Vous envisagez de faire un bilan de compétences, mais le budget vous freine ? C'est l'objection que j'entends le plus souvent, bien avant qu'on parle de projet professionnel. Bonne nouvelle : depuis 2017, votre Compte Personnel de Formation (CPF) peut financer une grande partie de cette démarche, que vous soyez salarié·e, indépendant·e ou en recherche d'emploi. Voici, en 2026, ce que le CPF prend réellement en charge, comment mobiliser vos droits en quelques étapes, et quelles solutions existent si votre solde ne suffit pas, expliqué simplement, sans jargon administratif, depuis mon cabinet de Cesson-Sévigné (Rennes) ou en visio.
Ce que le CPF finance réellement pour un bilan de compétences en 2026
Le cadre a évolué en 2026, et mieux vaut le connaître avant de démarrer vos démarches.
- Un plafond de 1 600 € : c'est le montant maximum mobilisable via votre CPF pour un bilan de compétences (Art. D6323-6 du Code du travail). Seules les heures d'accompagnement effectivement réalisées avec le consultant sont finançables, pas le travail personnel effectué en autonomie sur la plateforme.
- Une carence de 5 ans : vous ne pouvez remobiliser votre CPF pour un bilan que si vous n'avez bénéficié d'aucun financement public ou privé (CPF, État, Région, France Travail, OPCO...) pour un bilan de compétences au cours des cinq dernières années.
- Une participation forfaitaire de 150 € : depuis avril 2026 (décret n° 2026-234), une partie du coût reste à votre charge. Les demandeurs d'emploi et les personnes bénéficiant d'un cofinancement employeur ou OPCO peuvent, selon les cas, en être exonérés.
Concrètement, si votre bilan coûte plus de 1 600 €, la différence se finance autrement (voir plus bas). Vous n'avancez jamais l'intégralité de la somme : le CPF paie directement l'organisme de formation, à condition que celui-ci soit certifié Qualiopi, ce qui est mon cas.

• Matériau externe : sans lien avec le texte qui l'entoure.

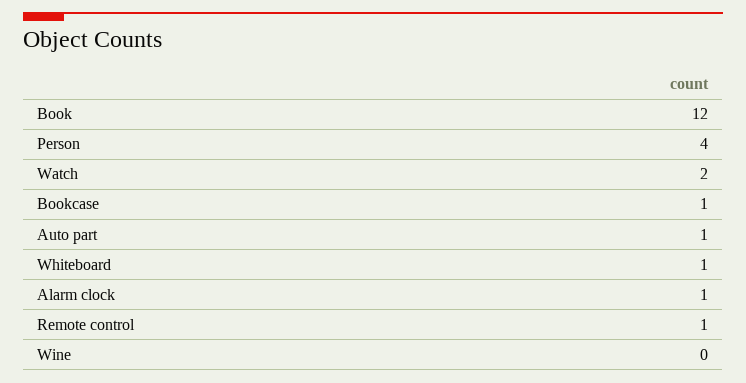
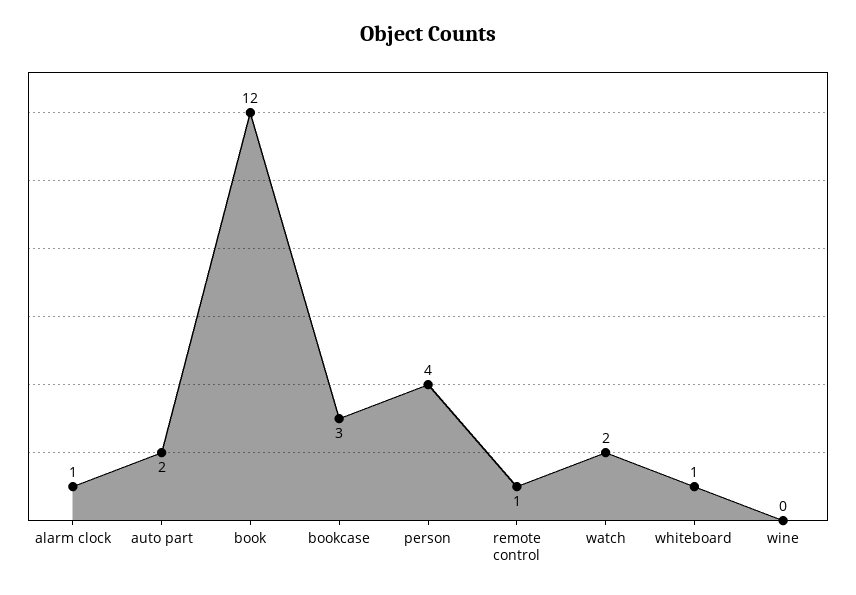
  {
    "Book": 12,
    "Person": 4,
    "Watch": 2,
-   "Bookcase": 1,
+   "Bookcase": 3,
-   "Auto part": 1,
+   "Auto part": 2,
    "Whiteboard": 1,
    "Alarm clock": 1,
    "Remote control": 1,
    "Wine": 0
  }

C'est exactement ce qu'a vécu Marc, technicien depuis quinze ans, qui repoussait son bilan en pensant que c'était trop cher : « Dès le premier échange, Sophie m'a orienté vers le CPF. 150 € de reste à charge. J'ai ma réponse. »
Comment mobiliser son CPF, concrètement, étape par étape
Pas besoin de maîtriser l'administratif pour démarrer : voici comment ça se passe.
- Vérifiez votre solde sur moncompteformation.gouv.fr, en créant votre compte via FranceConnect+ si ce n'est pas déjà fait. Vous y verrez le montant exact dont vous disposez.
- Choisissez un organisme certifié Qualiopi pour la catégorie "bilans de compétences" : c'est une obligation légale pour pouvoir consommer votre CPF, et une garantie de qualité pour vous.
- Laissez-vous accompagner pour la demande de financement : dans mon cas, je m'en occupe avec vous dès le premier échange, pour que vous n'ayez rien à avancer.
Un détail que j'explique systématiquement en entretien découverte : un délai de rétractation de 15 jours s'applique après validation de votre demande de financement, avant que l'accompagnement ne puisse démarrer. C'est prévu par la réglementation, et c'est plutôt rassurant : vous avez le temps de confirmer votre choix, sans pression.
Et si le CPF ne suffit pas, ou n'est pas la bonne option pour vous ?
Plusieurs solutions existent pour compléter ou remplacer le CPF, selon votre statut :
- Salarié·e : votre employeur peut abonder votre CPF, ou financer le bilan via le plan de développement des compétences, sans toucher à vos droits personnels.
- Demandeur·euse d'emploi : France Travail peut prendre en charge tout ou partie du bilan (aide individuelle à la formation), sous réserve de validation par votre conseiller.
- Salarié·e du secteur privé : un OPCO peut intervenir en complément, selon les dispositifs mobilisés par votre entreprise.
- Travailleur·se indépendant·e : une demande de prise en charge peut être déposée auprès du Fonds d'Assurance Formation (FAF) dont vous dépendez.
- Aucune de ces solutions ne convient ? Un tarif solidaire peut, selon les situations, être envisagé : j'en parle volontiers lors du premier échange.
Et si vous vous demandez s'il faut prévenir votre employeur : si le bilan est réalisé sur votre temps personnel avec votre CPF, vous n'avez aucune obligation de l'en informer. C'est une démarche qui vous appartient.
Le financement ne devrait jamais être la raison qui vous empêche de faire le point sur votre parcours professionnel. En clarifiant en amont ce que le CPF couvre et les options complémentaires, vous démarrez votre bilan de compétences sereinement, sans mauvaise surprise administrative.